Backers of a crowdfunding campaign also run into sticky tax issues when they try to write off the money used to back a campaign. On sites like Kickstarter and Indiegogo especially, because rewards are being given in return for the donation, it makes it so the amount is not tax-deductible. It is treated instead as a personal expense.

The only exception to this would be if a 501(c)(3) company were fundraising through a crowdfunding site and a direct donation was made. This would be treated as a charitable contribution if nothing were received in return for the donation.

Equity crowdfunding is a little different. If you loan money to a company through crowdfunding and that money doesn’t get paid back, then that is a loss that can be written off. For US backers, however, that’s not technically legal since Title III rules of the JOBS Act have not been approved yet by the SEC. This means there are a lot of blurred lines that are available in the tax code right now from a personal income perspective.

The problem of a non-defined line is this: it is open to personal interpretation. Do you want the IRS looking at your crowdfunding income or donations without a clearly defined rule to determine if you are out of compliance with your taxes? Exactly.

It’s Always a Best Practice To Leave a Paper Trail

It’s unlikely that your finances will be audited this year.
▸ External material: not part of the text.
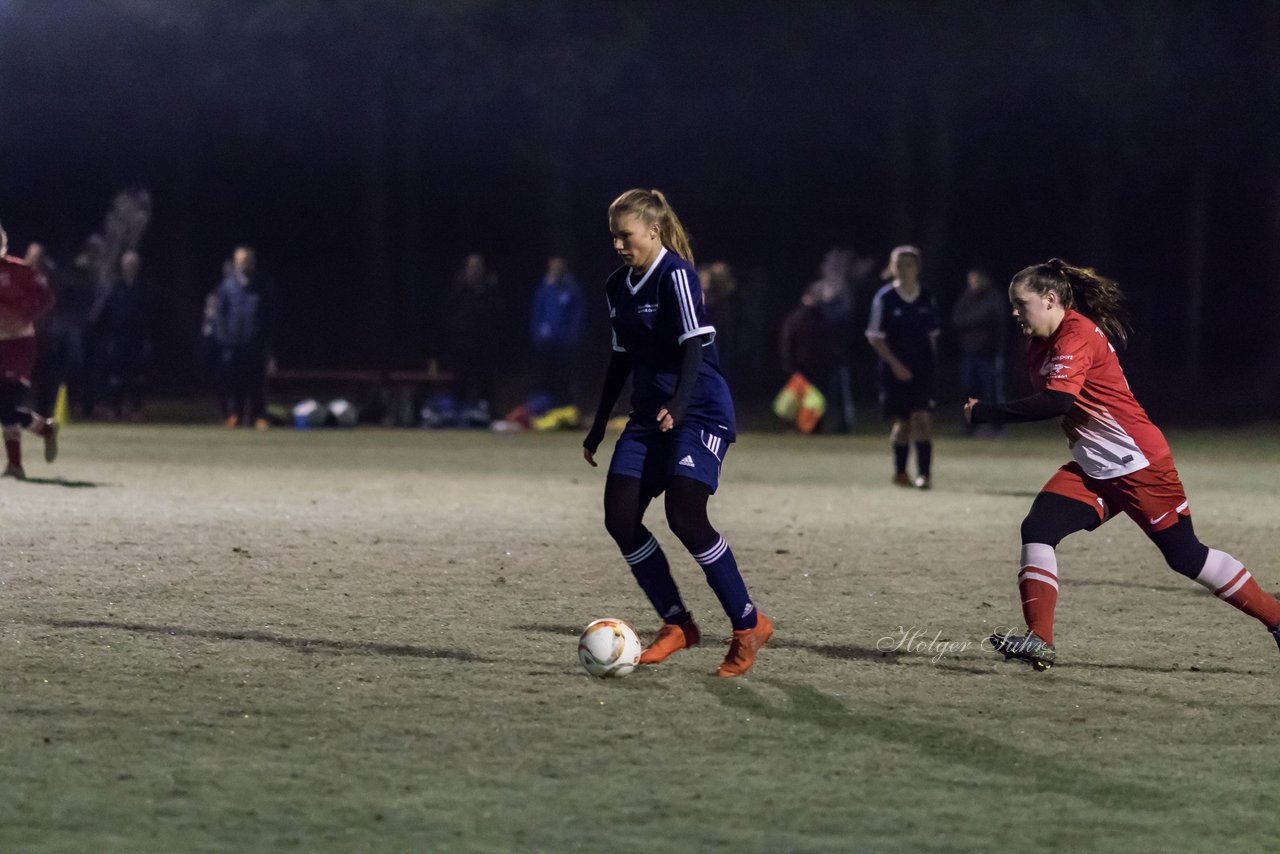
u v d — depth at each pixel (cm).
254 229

That doesn’t mean there isn’t a risk being taken if there isn’t a paper trail involved with crowdfunding investments or money received from a campaign. If an audit does occur, there could be fines and penalties that could kick the $21,000 owed from a $70,000 campaign over the $50k mark easily if it’s been 12-24 months since taxes were due.

If you have any questions about your financial situation, it is best to seek out help from a tax professional. This is especially true if you are taking crowdfunding cash into a personal account instead of a business account. Crowdfunding websites have generated more than $5 billion in the past 12 months for small businesses, so the SEC and the IRS are going to be addressing this cash and what share of it belongs to the government. It’s only a matter of time.

That’s why now is the time to act. If you have a great idea for a crowdfunding campaign, then turn it into a business first. Even as a sole proprietor, you’ll be able to take business deductions even though personal and business income get mingled together.